TEKST DO CZYTANIA —
◆ ◆ ◆ ◆

# Dzwiek rownoczesnie z kilku progamow - da sie?

## n0rbi666

Witam !  :Smile: 

mam taki probemik :

na sprzecie a2000+, abitnf7s (z soundstormem), i sb live (tak, 2 dzwiekowki), reszta chyba nie ma znaczenia  :Wink: 

mam gentoo 2004.3, jadro 2.6.10-gentoo-r6 , xorg, KDE i ogolnie wszystko dziala

tylko : uzywam ALSY (wkompilowane w kernel), no i dzwiek dziala, tzn odpale XMMS to gra, odpale Xine to gra  :Smile: 

tylko problemem jest, ze nie chca grac oba (XMMS I Xine) rownoczesnie ... co jest troche denerwujace, bo musze zastopowac XMMS jezeli chce odpalic Xine, inaczej dzwieku nie bede mial ....

a jak odpale Xine i XMMS to wywala blad, ze urzadzenie dzwiekowe jest zajete ...

wiec pytanie : czy nie da rady zrobic tego, zeby mozna bylo odpalic kilka programow uzywajacych dzwiek i zeby to dzialalo ?

◆ ◆ ◆ ◆

POLECENIE — Dopisz kolejną część wątku z forum o odtwarzaniu dźwięku z kilku programów naraz pod ALSA. Poniższe wpisy nie mają z tym żadnego związku.

◆ ◆ ◆ ◆

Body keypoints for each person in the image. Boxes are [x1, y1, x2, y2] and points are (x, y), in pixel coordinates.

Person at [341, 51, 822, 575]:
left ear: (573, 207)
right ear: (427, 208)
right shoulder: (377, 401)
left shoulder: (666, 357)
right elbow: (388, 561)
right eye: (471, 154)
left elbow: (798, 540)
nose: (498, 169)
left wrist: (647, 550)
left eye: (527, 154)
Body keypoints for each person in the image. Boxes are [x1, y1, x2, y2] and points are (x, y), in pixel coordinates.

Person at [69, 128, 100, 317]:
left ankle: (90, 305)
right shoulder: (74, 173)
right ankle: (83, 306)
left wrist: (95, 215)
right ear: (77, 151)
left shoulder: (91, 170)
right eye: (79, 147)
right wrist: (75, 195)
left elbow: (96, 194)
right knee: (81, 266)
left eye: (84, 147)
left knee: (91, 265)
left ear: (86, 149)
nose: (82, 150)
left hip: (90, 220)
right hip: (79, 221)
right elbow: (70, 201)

◆ ◆ ◆ ◆

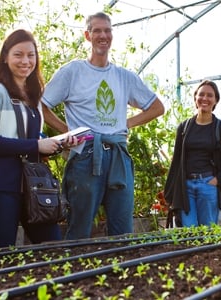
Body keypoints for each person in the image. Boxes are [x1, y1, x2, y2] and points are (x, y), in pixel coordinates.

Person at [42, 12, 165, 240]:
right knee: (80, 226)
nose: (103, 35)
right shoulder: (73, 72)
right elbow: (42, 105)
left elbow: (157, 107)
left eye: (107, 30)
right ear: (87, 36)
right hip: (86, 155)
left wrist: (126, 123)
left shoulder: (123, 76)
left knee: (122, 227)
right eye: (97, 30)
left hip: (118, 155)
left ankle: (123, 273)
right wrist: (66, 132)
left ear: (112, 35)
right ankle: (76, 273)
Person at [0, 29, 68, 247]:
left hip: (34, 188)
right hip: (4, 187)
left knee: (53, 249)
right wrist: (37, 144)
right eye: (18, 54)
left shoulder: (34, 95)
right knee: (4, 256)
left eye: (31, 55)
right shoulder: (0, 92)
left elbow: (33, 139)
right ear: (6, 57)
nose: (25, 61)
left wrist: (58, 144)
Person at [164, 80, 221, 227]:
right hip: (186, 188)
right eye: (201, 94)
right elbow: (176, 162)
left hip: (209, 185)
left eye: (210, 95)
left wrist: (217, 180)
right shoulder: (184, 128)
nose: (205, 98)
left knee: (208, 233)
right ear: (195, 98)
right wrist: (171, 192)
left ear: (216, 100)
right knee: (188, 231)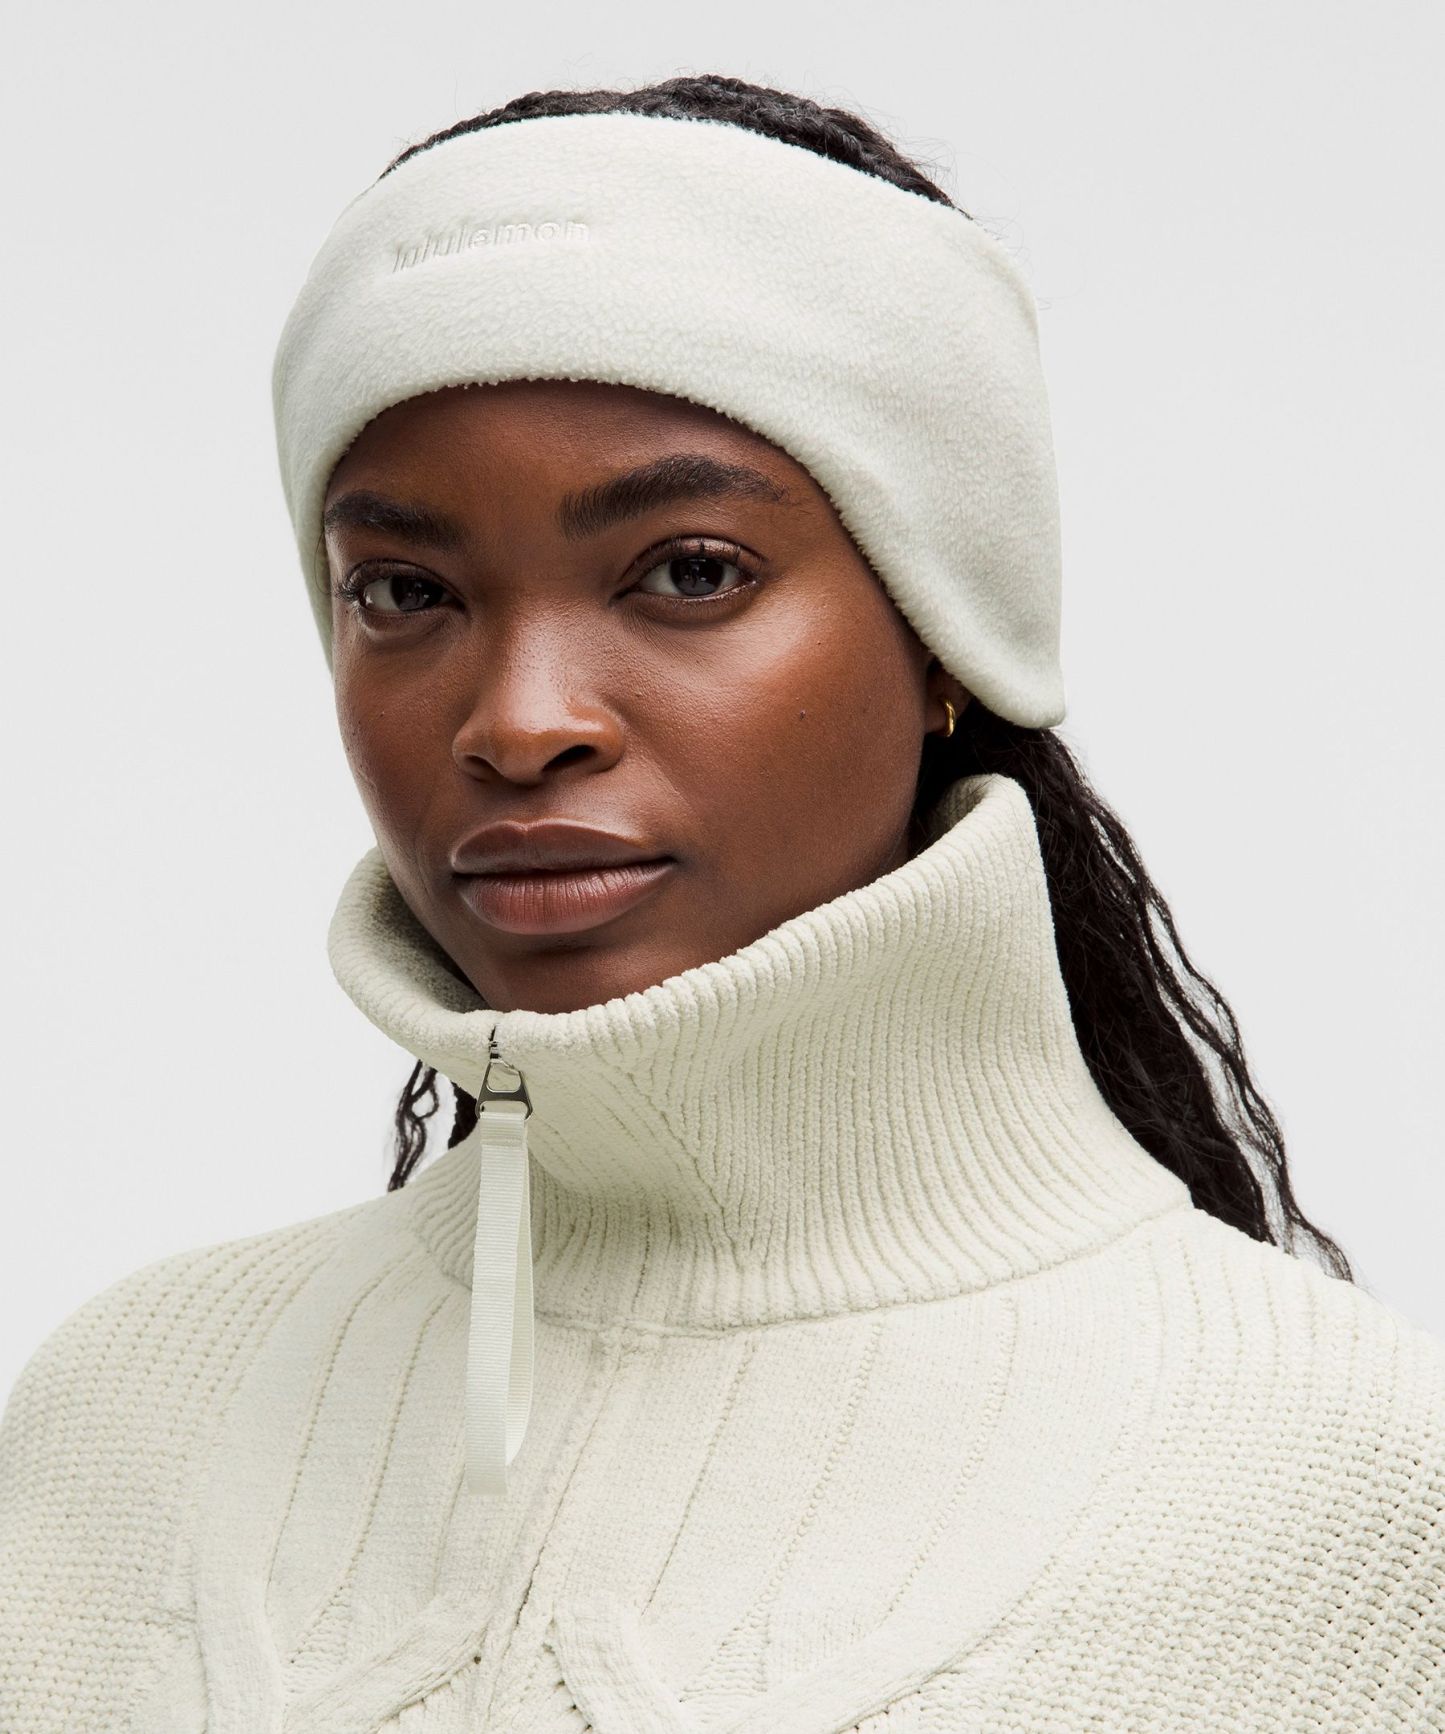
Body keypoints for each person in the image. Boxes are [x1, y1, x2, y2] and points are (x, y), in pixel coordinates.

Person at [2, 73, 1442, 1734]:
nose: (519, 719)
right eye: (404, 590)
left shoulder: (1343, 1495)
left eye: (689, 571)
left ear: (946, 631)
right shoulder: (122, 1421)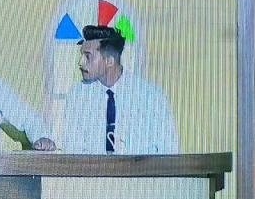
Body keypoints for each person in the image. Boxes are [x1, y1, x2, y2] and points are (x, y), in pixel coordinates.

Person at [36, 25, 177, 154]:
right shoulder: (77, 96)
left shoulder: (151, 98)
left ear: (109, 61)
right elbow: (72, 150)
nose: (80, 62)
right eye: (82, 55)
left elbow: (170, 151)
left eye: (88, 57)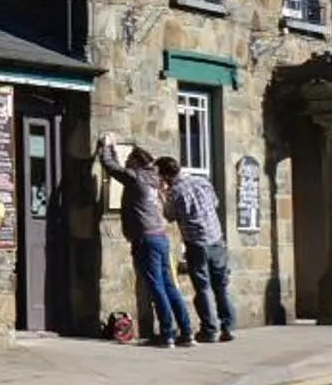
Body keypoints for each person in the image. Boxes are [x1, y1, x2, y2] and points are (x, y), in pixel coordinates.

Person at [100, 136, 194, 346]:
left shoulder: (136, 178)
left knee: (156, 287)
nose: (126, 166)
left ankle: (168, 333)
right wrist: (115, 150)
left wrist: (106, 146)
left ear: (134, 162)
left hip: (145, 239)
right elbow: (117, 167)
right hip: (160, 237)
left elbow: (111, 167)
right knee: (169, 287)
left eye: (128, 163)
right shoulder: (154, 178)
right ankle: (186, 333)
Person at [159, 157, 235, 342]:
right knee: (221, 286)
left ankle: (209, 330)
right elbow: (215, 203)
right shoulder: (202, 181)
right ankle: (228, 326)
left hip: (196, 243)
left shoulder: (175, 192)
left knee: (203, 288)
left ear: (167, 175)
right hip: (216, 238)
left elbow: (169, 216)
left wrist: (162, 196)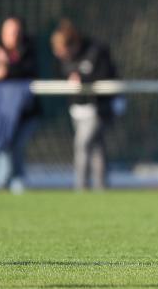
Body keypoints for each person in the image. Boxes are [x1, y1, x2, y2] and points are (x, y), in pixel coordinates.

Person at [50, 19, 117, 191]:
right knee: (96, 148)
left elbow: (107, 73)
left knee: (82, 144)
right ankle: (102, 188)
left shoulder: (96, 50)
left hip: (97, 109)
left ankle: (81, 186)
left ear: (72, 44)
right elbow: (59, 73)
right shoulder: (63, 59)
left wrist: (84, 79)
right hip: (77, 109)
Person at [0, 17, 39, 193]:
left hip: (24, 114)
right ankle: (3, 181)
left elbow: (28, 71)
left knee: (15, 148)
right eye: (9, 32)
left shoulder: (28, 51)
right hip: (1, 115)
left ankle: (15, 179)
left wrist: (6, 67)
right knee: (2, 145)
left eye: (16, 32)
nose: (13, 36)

◆ ◆ ◆ ◆

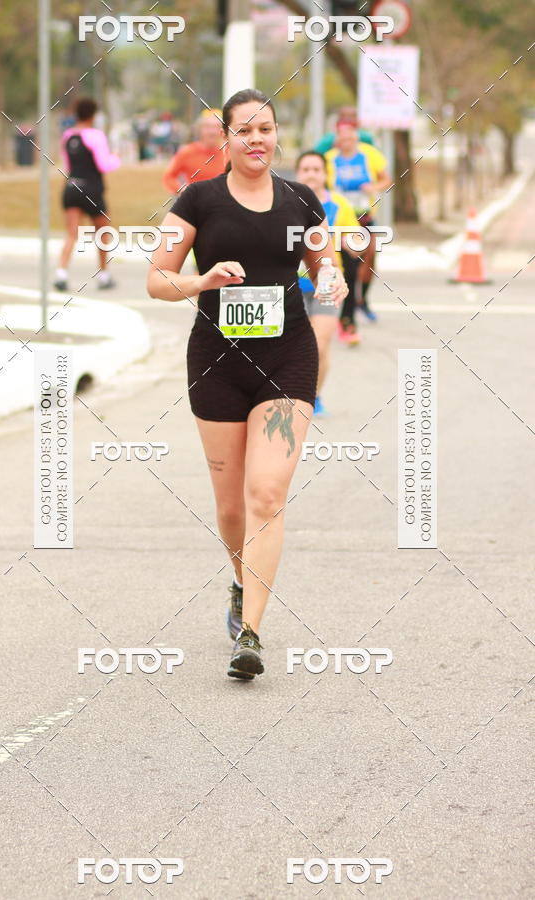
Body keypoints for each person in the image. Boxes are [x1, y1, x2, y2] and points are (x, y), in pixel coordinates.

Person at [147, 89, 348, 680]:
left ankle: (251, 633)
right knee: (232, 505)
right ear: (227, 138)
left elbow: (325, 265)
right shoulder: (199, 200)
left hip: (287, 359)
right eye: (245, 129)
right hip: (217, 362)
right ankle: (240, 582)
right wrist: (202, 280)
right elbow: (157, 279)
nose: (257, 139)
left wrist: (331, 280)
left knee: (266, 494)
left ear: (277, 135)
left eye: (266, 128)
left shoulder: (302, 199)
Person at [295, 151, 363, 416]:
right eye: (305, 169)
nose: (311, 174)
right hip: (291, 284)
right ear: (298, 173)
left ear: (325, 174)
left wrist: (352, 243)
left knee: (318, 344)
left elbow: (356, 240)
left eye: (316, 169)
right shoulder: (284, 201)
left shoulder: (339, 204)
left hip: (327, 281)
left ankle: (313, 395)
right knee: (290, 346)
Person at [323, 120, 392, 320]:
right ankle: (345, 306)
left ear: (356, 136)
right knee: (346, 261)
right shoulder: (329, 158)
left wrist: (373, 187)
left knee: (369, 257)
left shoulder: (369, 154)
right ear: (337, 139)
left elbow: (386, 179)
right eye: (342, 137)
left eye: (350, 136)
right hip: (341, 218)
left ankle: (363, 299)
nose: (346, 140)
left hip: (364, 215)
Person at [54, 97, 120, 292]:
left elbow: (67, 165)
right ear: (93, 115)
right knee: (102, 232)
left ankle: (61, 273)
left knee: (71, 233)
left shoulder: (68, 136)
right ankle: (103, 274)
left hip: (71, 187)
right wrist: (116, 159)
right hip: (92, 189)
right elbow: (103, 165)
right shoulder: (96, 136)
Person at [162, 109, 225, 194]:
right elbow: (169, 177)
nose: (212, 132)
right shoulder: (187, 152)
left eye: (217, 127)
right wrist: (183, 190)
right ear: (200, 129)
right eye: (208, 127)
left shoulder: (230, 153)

◆ ◆ ◆ ◆

ODPOWIEDŹ —
a moze po prostu ja cos zle skonfigurowalem ?

z gory thx za odp  :Smile: 

----------

## nelchael

Poczytaj o dmix na stronie projektu ALSA.

----------

## bacouch

Mam dokladnie taki sam sprzet i udalo mi sie to zrobic:). Wystarczy ze bedziesz postepowal wedlug http://gentoo-wiki.com/HOWTO_ALSA_sound_mixer_aka_dmix .

----------

## n0rbi666

thx, ale oczywiscie nie obeszlo sie bez problemow ...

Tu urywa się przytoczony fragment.